A PRIVACIDADE DE MENSAGENS DE TEXTO SOB A ÓTICA DA SUPREMA CORTE DO CANADÁ

A Suprema Corte do Canadá, em dezembro último, proferiu duas decisões bastante relevantes para o campo do direito à privacidade. Em ambos os casos a Corte versou sobre a expectativa de privacidade concernente a mensagens de textos trocadas entre acusados em processos criminais e terceiros, avaliando se seria possível ou não sua utilização como prova de acusação, ainda que sem mandado judicial autorizando a obtenção de tais evidências.

No primeiro caso, R v. Marakah, o canadense Nour Marakah foi acusado por diversas infrações associadas à armas de fogo, levando-se em conta como evidência mensagens de texto enviadas por ele e encontradas no celular de seu suposto cúmplice[1]. A polícia, nessa ocasião, tinha um mandado de busca e apreensão na casa de Marakah e de seu cúmplice, apreendendo o celular de ambos durante as diligências.

Por motivos técnicos, o juízo de primeira instância declarou a invalidade, como prova, das mensagens de texto encontradas no telefone de Marakah. Contudo, foram admitidas aquelas recebidas e armazenadas no telefone de seu cúmplice, que bastaram para que Marakah fosse condenado por tráfico de armas e outras ofensas. A Corte de Apelação do Estado de Ontario manteve o mesmo entendimento firmado em primeira instância, concluindo, ainda, que o condenado não tinha expectativa de privacidade sobre mensagens de texto encontradas em celular de terceiro.

Quando o julgamento foi levado a julgamento perante à Suprema Corte do Canada, contudo, o resultado foi diferente.
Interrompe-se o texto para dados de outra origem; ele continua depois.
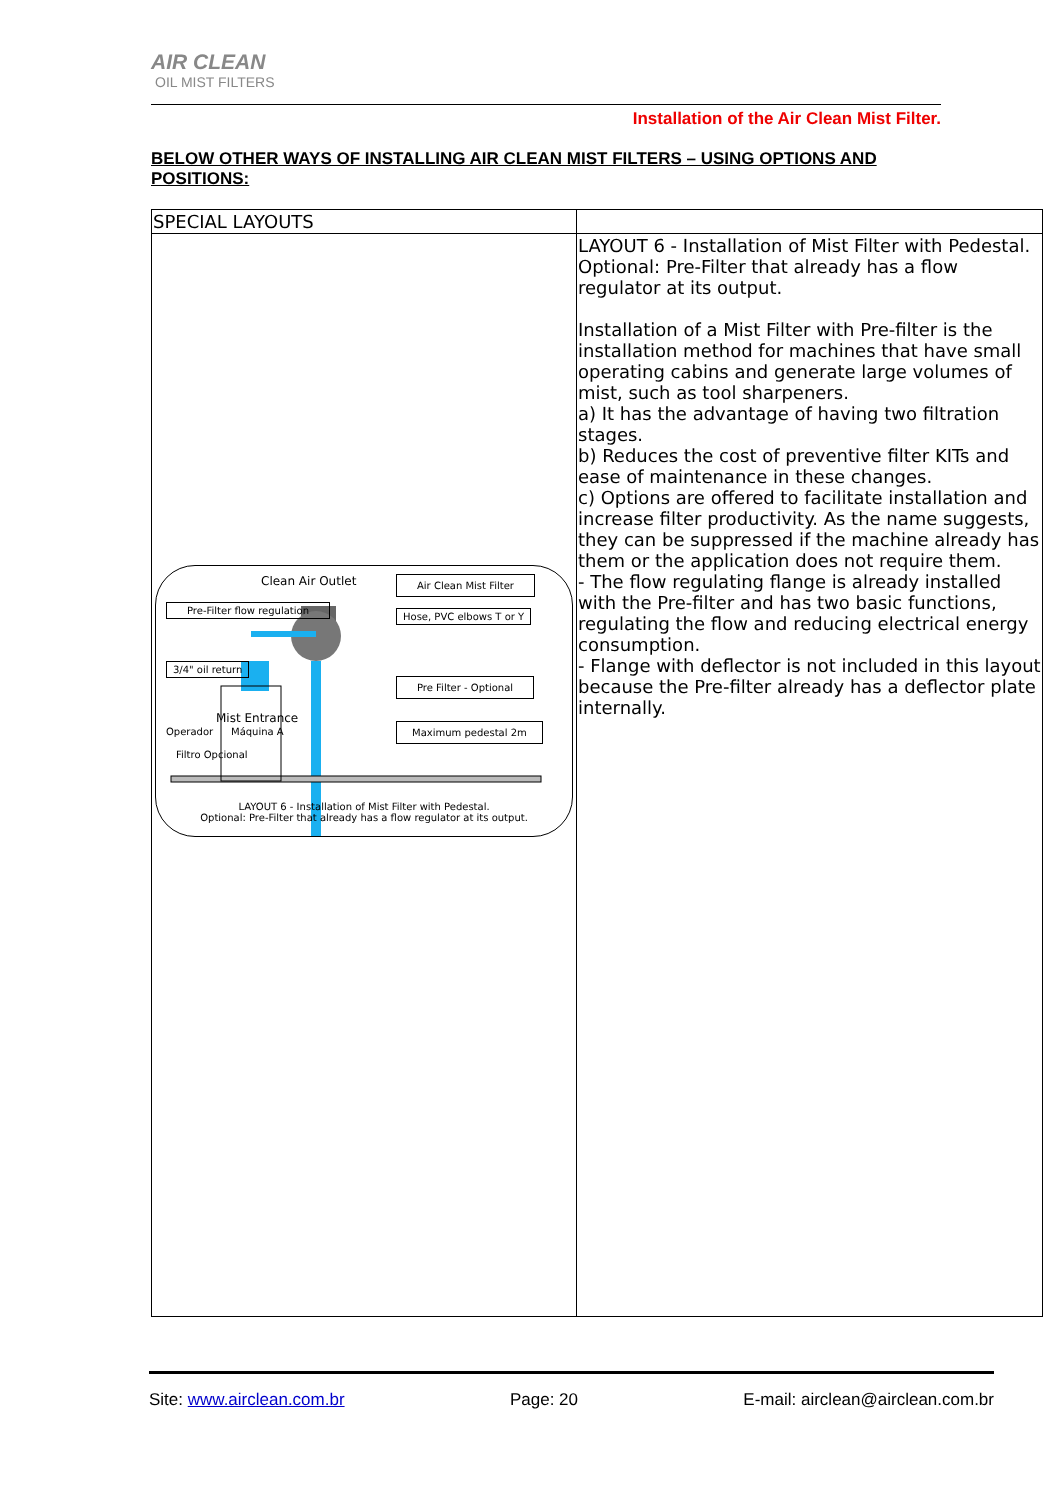AIR CLEAN
OIL MIST FILTERS
Installation of the Air Clean Mist Filter.
BELOW OTHER WAYS OF INSTALLING AIR CLEAN MIST FILTERS – USING OPTIONS AND POSITIONS:
| SPECIAL LAYOUTS | |
| Clean Air Outlet Air Clean Mist Filter Pre-Filter flow regulation Hose, PVC elbows T or Y 3/4" oil return Pre Filter - Optional Mist Entrance Operador Máquina A Maximum pedestal 2m Filtro Opcional LAYOUT 6 - Installation of Mist Filter with Pedestal. Optional: Pre-Filter that already has a flow regulator at its output. | LAYOUT 6 - Installation of Mist Filter with Pedestal. Optional: Pre-Filter that already has a flow regulator at its output. Installation of a Mist Filter with Pre-filter is the installation method for machines that have small operating cabins and generate large volumes of mist, such as tool sharpeners. a) It has the advantage of having two filtration stages. b) Reduces the cost of preventive filter KITs and ease of maintenance in these changes. c) Options are offered to facilitate installation and increase filter productivity. As the name suggests, they can be suppressed if the machine already has them or the application does not require them. - The flow regulating flange is already installed with the Pre-filter and has two basic functions, regulating the flow and reducing electrical energy consumption. - Flange with deflector is not included in this layout because the Pre-filter already has a deflector plate internally. |
Site: www.airclean.com.br Page: 20 E-mail: airclean@airclean.com.br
Os jurisdicionados entenderam que, no caso apresentado, a utilização das mensagens de texto como provas para fins de acusação era indevida por constituir violação ao artigo 8º da Carta de Direitos e Liberdades Canadense (Canadian Charter of Rights and Freedoms)[2], que protege os cidadãos contra buscas e apreensões irrazoáveis[3].

Nesse caso, ficou comprovado que o acusado havia solicitado diversas vezes ao seu cúmplice para que apagasse a troca de mensagens realizada entre ambos de seu telefone, de modo que ficava demonstrada, ao ver da Corte, a razoável expectativa de privacidade que Marakah tinha sobre as informações utilizadas em seu desfavor. A Suprema Corte concluiu ainda que, diferentemente da Corte de Apelação do Estado de Ontario, o indivíduo não perde a proteção do artigo 8º da Carta sobre suas informações simplesmente porque outro indivíduo as tem ou tem a possibilidade de acessá-las, de modo que o fato de as conversas eletrônicas se encontrarem em dispositivo de terceiro não tem o condão de afastar a expectativa de privacidade que se tem sobre as informações compartilhadas. Logo, as mensagens de texto do caso Marakah gozavam de proteção à privacidade, só podendo ser acessadas pelo Estado por meio de autorização judicial que especificamente assim permitisse.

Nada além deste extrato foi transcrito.